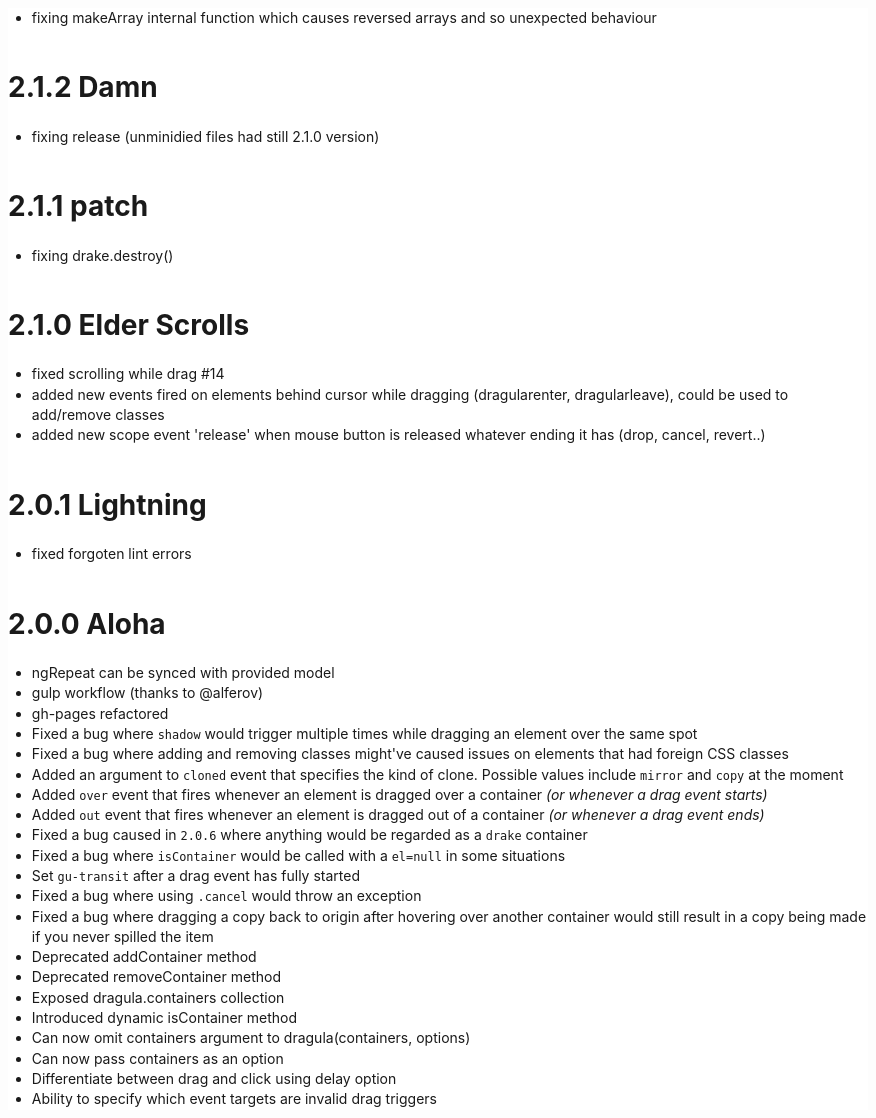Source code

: - fixing makeArray internal function which causes reversed arrays and so unexpected behaviour

# 2.1.2 Damn

- fixing release (unminidied files had still 2.1.0 version)

# 2.1.1 patch

- fixing drake.destroy()

# 2.1.0 Elder Scrolls

- fixed scrolling while drag #14
- added new events fired on elements behind cursor while dragging (dragularenter, dragularleave), could be used to add/remove classes
- added new scope event 'release' when mouse button is released whatever ending it has (drop, cancel, revert..)

# 2.0.1 Lightning

- fixed forgoten lint errors

# 2.0.0 Aloha

- ngRepeat can be synced with provided model
- gulp workflow (thanks to @alferov)
- gh-pages refactored
- Fixed a bug where `shadow` would trigger multiple times while dragging an element over the same spot
- Fixed a bug where adding and removing classes might've caused issues on elements that had foreign CSS classes
- Added an argument to `cloned` event that specifies the kind of clone. Possible values include `mirror` and `copy` at the moment
- Added `over` event that fires whenever an element is dragged over a container _(or whenever a drag event starts)_
- Added `out` event that fires whenever an element is dragged out of a container _(or whenever a drag event ends)_
- Fixed a bug caused in `2.0.6` where anything would be regarded as a `drake` container
- Fixed a bug where `isContainer` would be called with a `el=null` in some situations
- Set `gu-transit` after a drag event has fully started
- Fixed a bug where using `.cancel` would throw an exception
- Fixed a bug where dragging a copy back to origin after hovering over another container would still result in a copy being made if you never spilled the item
- Deprecated addContainer method
- Deprecated removeContainer method
- Exposed dragula.containers collection
- Introduced dynamic isContainer method
- Can now omit containers argument to dragula(containers, options)
- Can now pass containers as an option
- Differentiate between drag and click using delay option
- Ability to specify which event targets are invalid drag triggers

- **Work task**
Some lines of the records above contain the word "after". How many are there? Reply with the number alone.

- **Solution for this problem**
2